Several months ago in The New Yorker, Jerome Groopman wrote a fascinating and disturbing article on the prevalence of a new antibiotic-resistant form of gonorrhea, known as the Kyoto strain. Part of what allows the Kyoto strain to grow resistant is its presence in the human pharynx (the back of the throat). Because, in the pharynx, the bacteria gets exposed to many other infectious microbes, including those that have developed resistance, the pharynx is an ideal ground for spawning antibacterial resistance. And, because when gonorrhea lives in the throat it rarely produces symptoms, it can go untreated for a long time. That means it is often spread unknowingly.
Left untreated—or untreatable—gonorrhea can cause, in men, painful swelling and scarring to the testicles and urethra, occasionally leading to sterility. In women, it can cause pelvic inflammatory disease and infertility. Babies born to carrier mothers can be infected through the eyes and go blind. If the gonorrhea just stayed in the throat, none of these nasty things would happen. But it doesn’t; it spreads through fellatio. And it is spreading rapidly. Dr. Groopman concludes: “A driving factor behind the rise in gonorrhea infections, as well as the trend toward total antibiotic resistance, is our complacent attitude toward oral sex.”
To Finnis, response to this problem could not be easier. Criminalize oral sex; there’s no value in it anyway. Throw both infector and infectee in jail; they both engaged in instrumental, pleasure seeking, non-procreative behavior of little to no value. To Halley and the queer theorists (and I am—unfairly to both—using Halley as the complete representation of all queer theory), innocent but disease-spreading sexual behavior would probably have to be seen as prima facie valid.

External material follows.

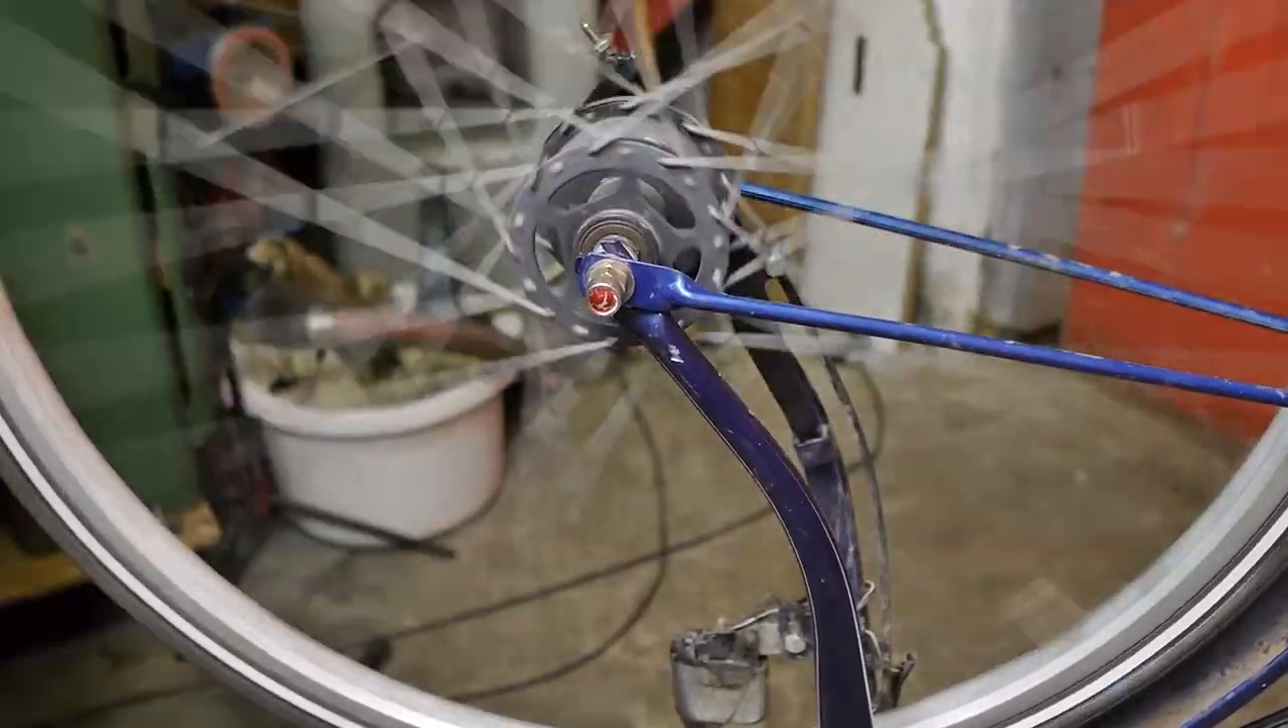And the wheel is back in the bicycle.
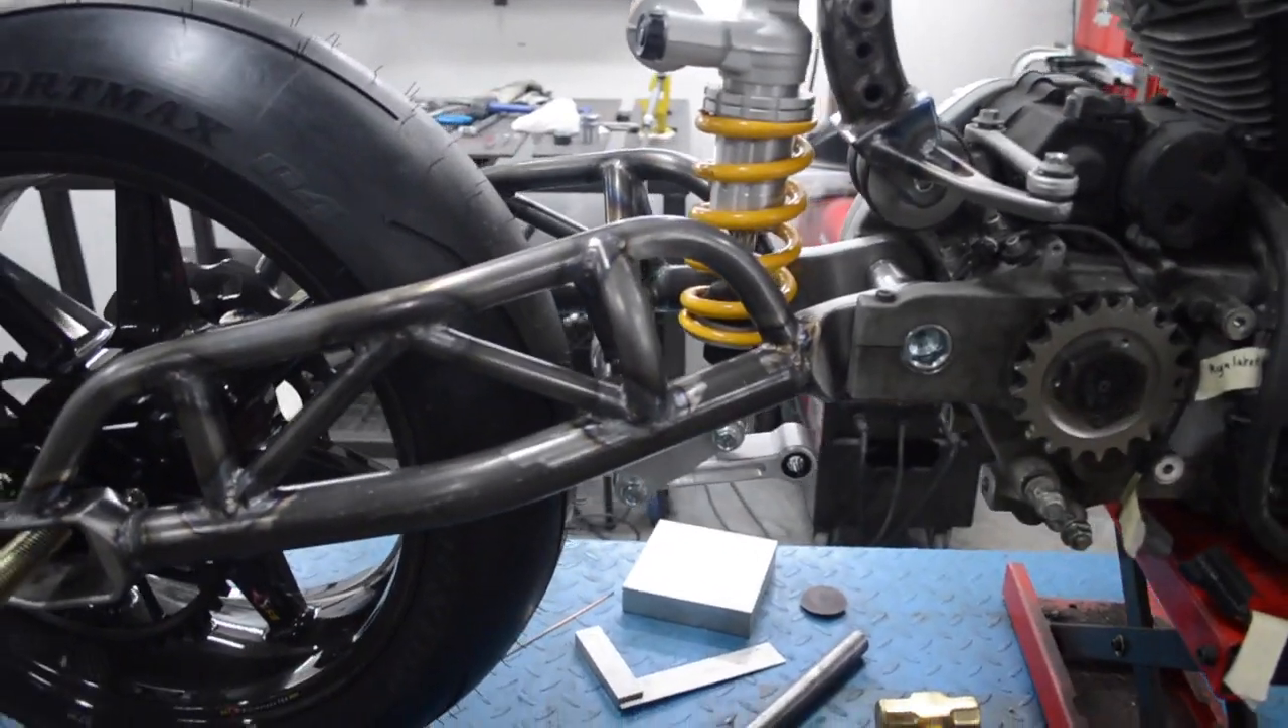Well, there's the swing arm all on.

Sex is such a powerful and transformative experience that the government must stay out. Only in extreme cases should we let the government restrain or regulate people’s decisions with regard to sex.

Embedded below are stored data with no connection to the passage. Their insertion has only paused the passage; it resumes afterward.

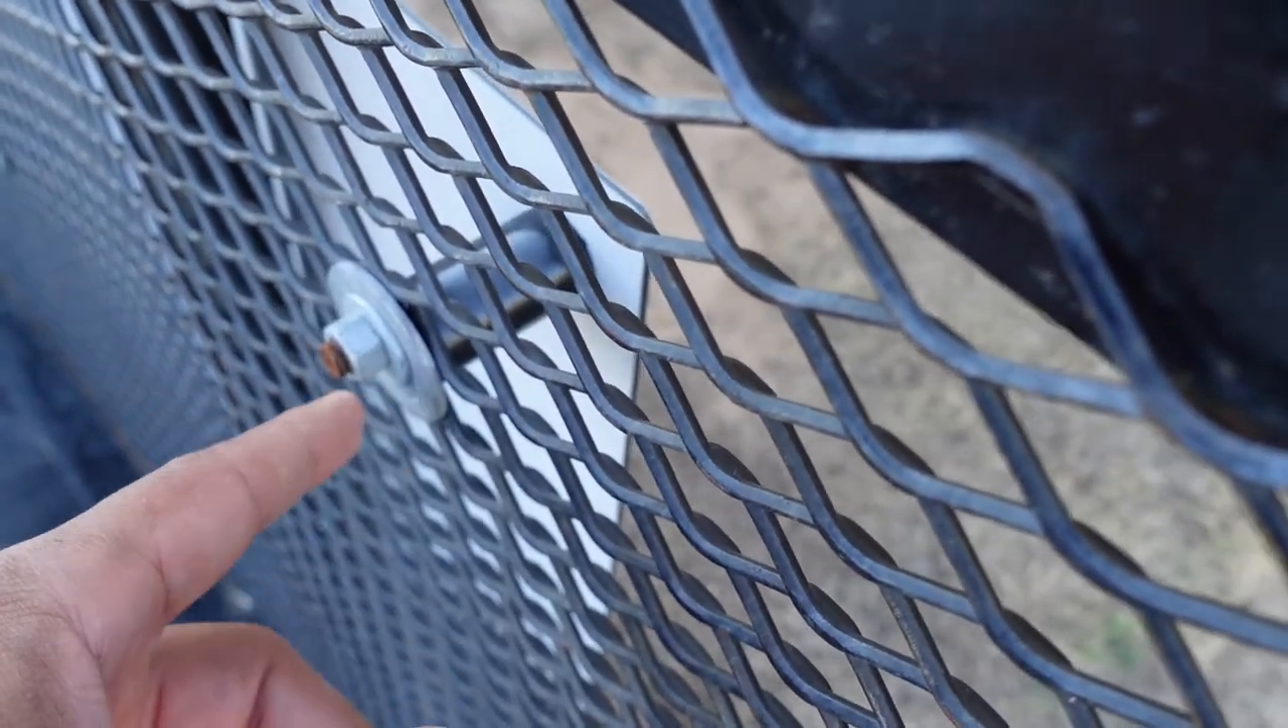And then on the back, I put basically my two washers and then my nut.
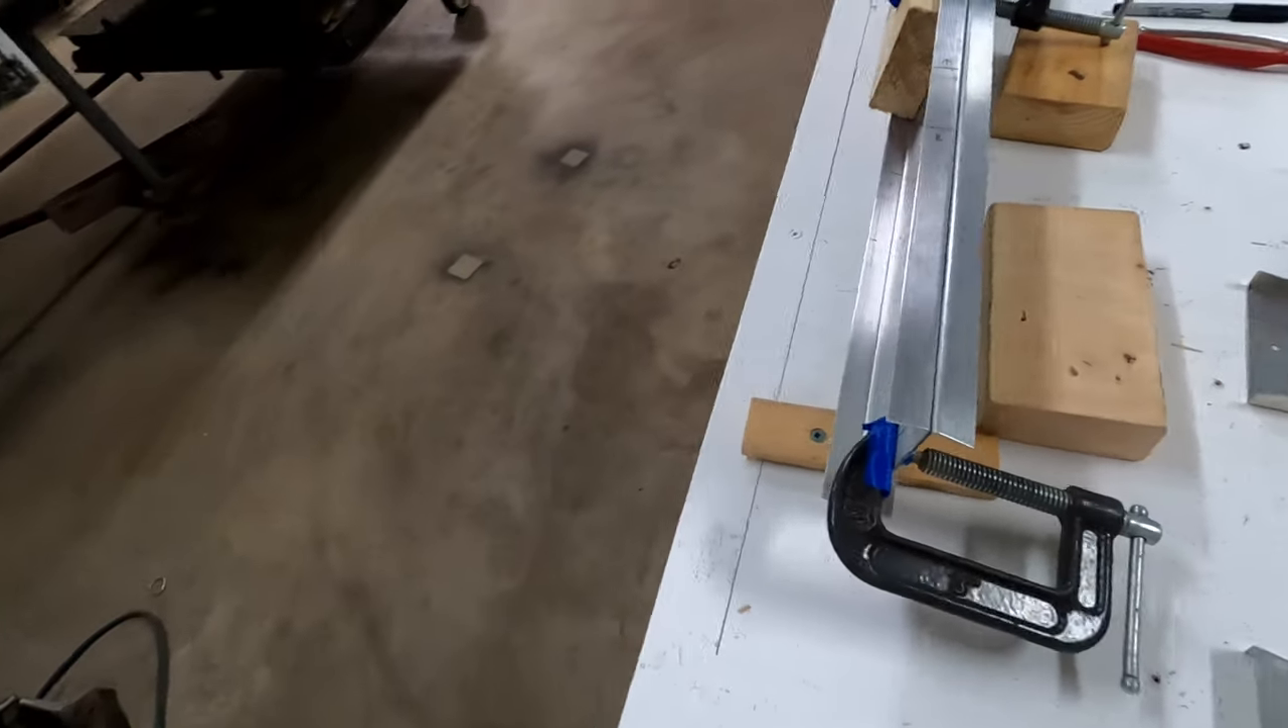We got the two spars clamped together. And you can see the tape I put on the clamps just because they're steel clamps. And I didn't want to scratch this aluminum up. I did the same thing on the other side. They're all clamped in.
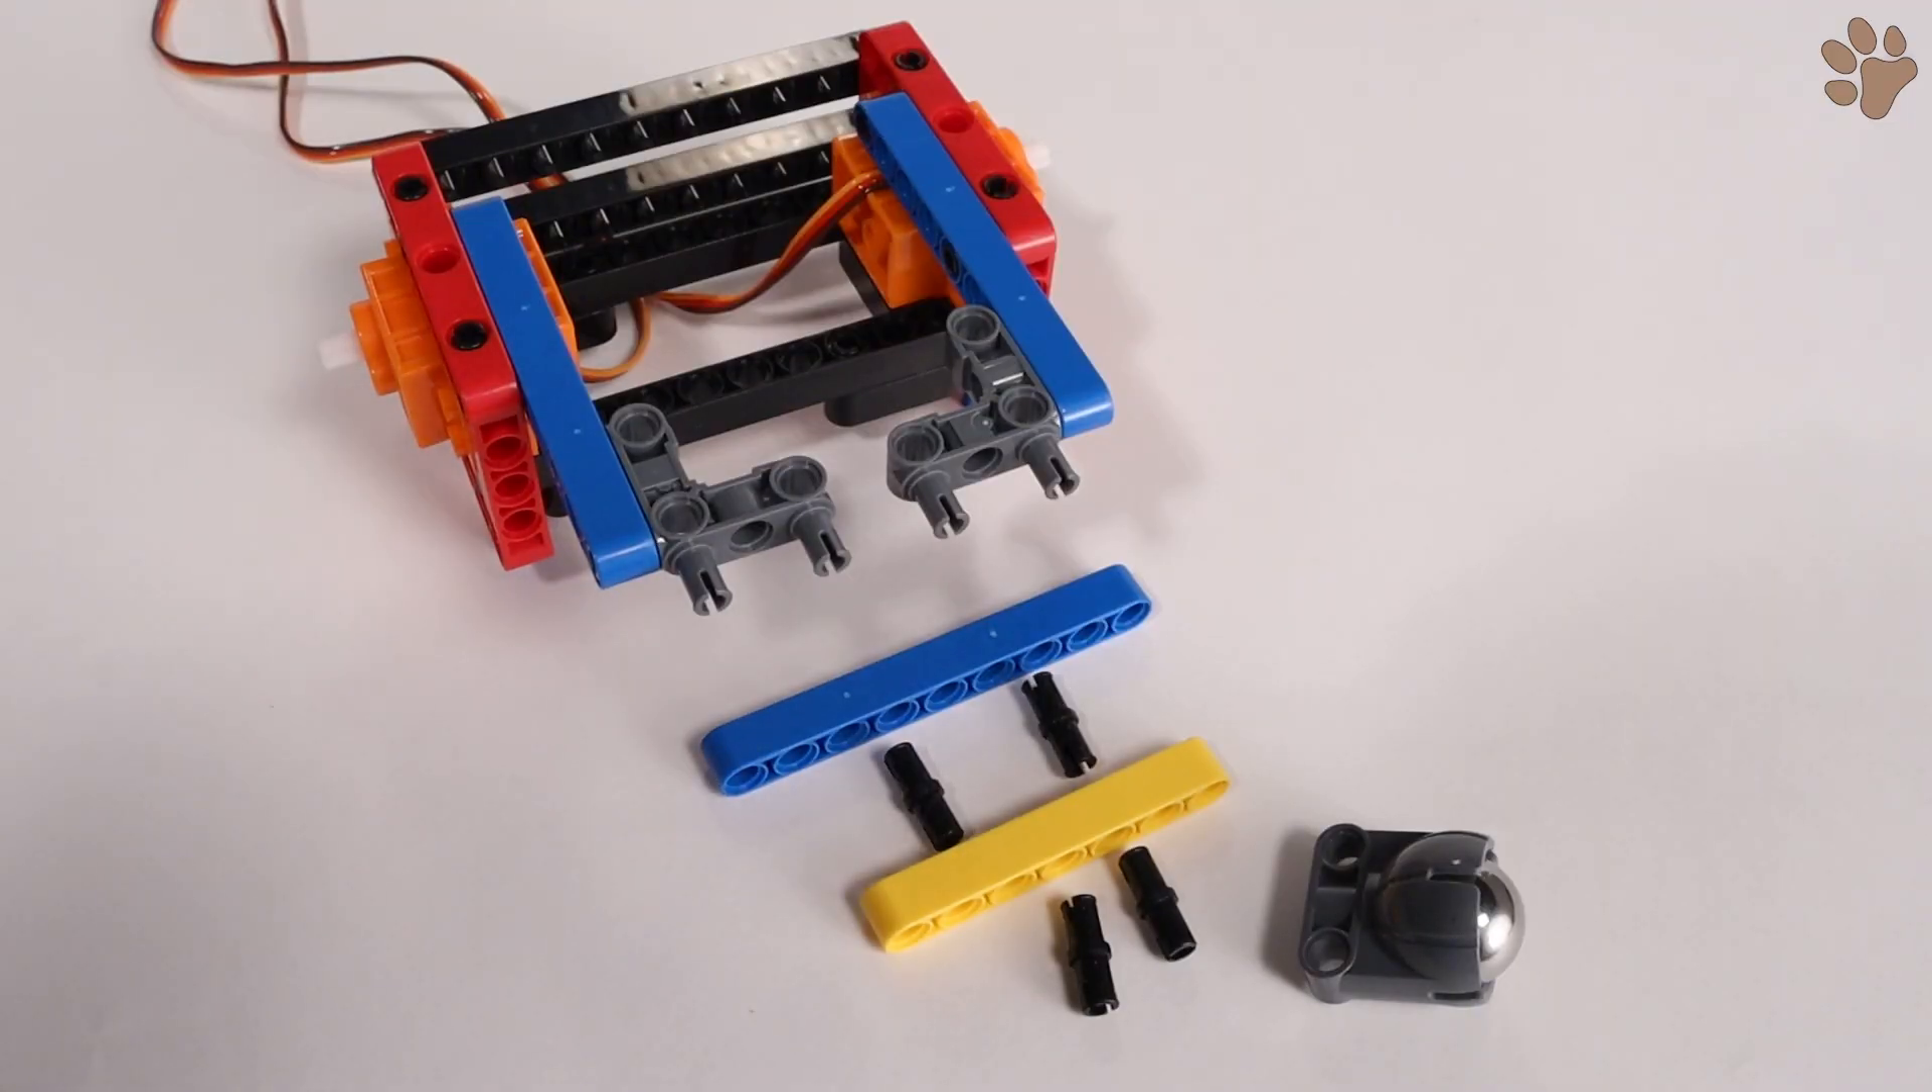There are two more beams to attach, each using two pins, and then we can add the caster wheel.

For the great mass of us in between, I suspect, this is a hard issue. Unprotected oral sex is incredibly popular among young adults today. It is seen as so much safer than intercourse that many young adults do not even call oral sex “sex.” Without a concentrated effort to change norms regarding oral sex, it is going to be extremely difficult to stop the spread of this bacterial-resistant virus.
Several years ago, Ian Ayres and I wrote an article (A Separate Crime of Reckless Sex, 72 University of Chicago Law Review 599 (2005)) in which we argued in favor of a law requiring condom use in all first time sexual encounters unless the unprotected nature of the sex was consensual. This was, we repeatedly emphasized, a very modest proposal. It regulated only first time sexual encounters (by the second go of the evening, people were left unregulated) and it allowed a defense of consent. Even so, many people found it outrageous. How could we endorse this kind of governmental interference with heterosexual sex?
To stop the spread of this new form of gonorrhea, we might need governmental measures that are even more extreme. At an absolute minimum, a campaign to stop the spread of this disease will require a governmental effort to channel people into only certain kinds of sexual behavior. If science does not come to our rescue in the never ending war of drugs vs. infection, we could lose many, many battles with gonorrhea. Lots of people, especially young people could be badly hurt. The harms suffered will not just be those “soft” “feminist” harms of invasion and loss of control, they will be real, corporeal, painful, permanent hurts. And they would not be suffered just by sexual or racial minorities, but by mainstream youth. Is sexual freedom worth it? To answer that question, we really do need to have some consensus on the “good” in sex.